Photo : ANDREJ IVANOV / AFP.
Le doute est la seule activité humaine susceptible de contrôler l'usage du pouvoir de manière positive.
Le doute est nécessaire à la compréhension, face à des élites qui définissent le leadership comme étant la capacité de savoir quoi faire, ce qui délégitime le doute des simples citoyens.
Face à une question à trancher, la réponse logique consiste à commencer par douter, puis à examiner la question sous plusieurs angles et à délibérer avant de prendre une décision. En effet, la plupart des activités humaines peuvent être scindées en trois étapes, l'acte de douter étant la deuxième étape et étant aussi la seule étape qui demande une application consciente de son intelligence.
Quant à la première étape, elle consiste à prendre conscience de la réalité à laquelle il va être nécessaire de faire face. Cette étape consiste toujours en un mélange confus de la prise de conscience d’une situation qui semble hors contrôle et d'attitudes qui sont largement déterminées, et embrumées, par des idées reçues ainsi que des solutions simplistes.

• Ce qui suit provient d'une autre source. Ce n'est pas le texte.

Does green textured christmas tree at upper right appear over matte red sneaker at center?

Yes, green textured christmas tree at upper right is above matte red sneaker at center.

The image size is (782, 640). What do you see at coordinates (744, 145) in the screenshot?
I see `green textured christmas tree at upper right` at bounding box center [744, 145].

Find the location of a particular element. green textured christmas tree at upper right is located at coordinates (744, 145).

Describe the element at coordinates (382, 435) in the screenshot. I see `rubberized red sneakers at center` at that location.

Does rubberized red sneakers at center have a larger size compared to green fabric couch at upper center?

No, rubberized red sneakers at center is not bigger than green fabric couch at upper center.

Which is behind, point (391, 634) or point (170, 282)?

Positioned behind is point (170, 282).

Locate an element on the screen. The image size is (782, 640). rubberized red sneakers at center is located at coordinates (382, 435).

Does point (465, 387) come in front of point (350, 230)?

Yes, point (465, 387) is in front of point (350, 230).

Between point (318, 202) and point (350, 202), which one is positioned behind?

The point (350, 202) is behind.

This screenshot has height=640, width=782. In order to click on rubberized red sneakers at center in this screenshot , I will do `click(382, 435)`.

La troisième étape, la prise de décision, est supposée être le résultat d'une solution qui a été produite par une réponse correcte au problème initial. En pratique, la prise de décision est une activité souvent surévaluée, alors qu’elle n’est souvent guère mieux qu’un mécanisme quasi-automatique.
La mise en avant du leadership, et au fond, la peur de douter, poussent à faire de la prise de décision un acte de première importance. Cette étape du management est souvent présentée comme étant de la première importance, alors qu’elle n’a aucune valeur si elle n’a pas été précédée par le doute.
Le doute se situe entre la réalité et l'application d'une idée. Il doit être soumis à l’appréciation de l’expérience, de l’intuition, de la créativité, de l’éthique, du bon sens et bien sûr du savoir et il doit conduire à des considérations équilibrées sur ce qui doit être fait. Plus cette étape du doute se prolonge et plus nous pouvons utiliser pleinement notre intelligence de la situation.
Je ne suis pas certain que les concepteurs de l’Intelligence Artificielle aient pris pleinement la mesure du rôle crucial de cette étape du doute, dans la mesure où ils sont sans doute trop influencés par les théories du management qui mettent en avant la prise de décision et peut-être trop anxieux de voir leurs machines passer à l’acte, plutôt que de tout arrêter sous l’emprise du doute.
Les élites, la part de nos sociétés qui détient le pouvoir, cherchent presque automatiquement à sauter directement de la réalité à la solution, de l'abstraction à l'application, de l'idéologie à la méthodologie. Elles ne veulent laisser à personne le temps de douter, c’est pourquoi elles présentent la délibération comme une faiblesse et elles effectuent l’examen de la situation à la va-vite, quand elle n’est pas purement et simplement éliminée. La conséquence de ce comportement des élites est de ramener la capacité de compréhension des citoyens à des idées reçues, à des procédures inconscientes ou secrètes et à des actions mécaniques. On le voit bien lorsque l’on interroge des citoyens sur leur compréhension des évènements : elle s’évade rarement des idées reçues.
On mesure la bonne santé des démocraties à accueillir le doute comme un plaisir paisible, tandis que les démocraties malades sont obsédées par les réponses et par le management : c’est ainsi qu’elles perdent leur raison d'être.
Cependant, il reste que le doute est la seule activité qui fasse profondément usage des qualités spécifiques de l’être humain.
*D’après l’ouvrage de John Ralston Saul (1995), The Doubter’s Companion, Penguin Book, Londres.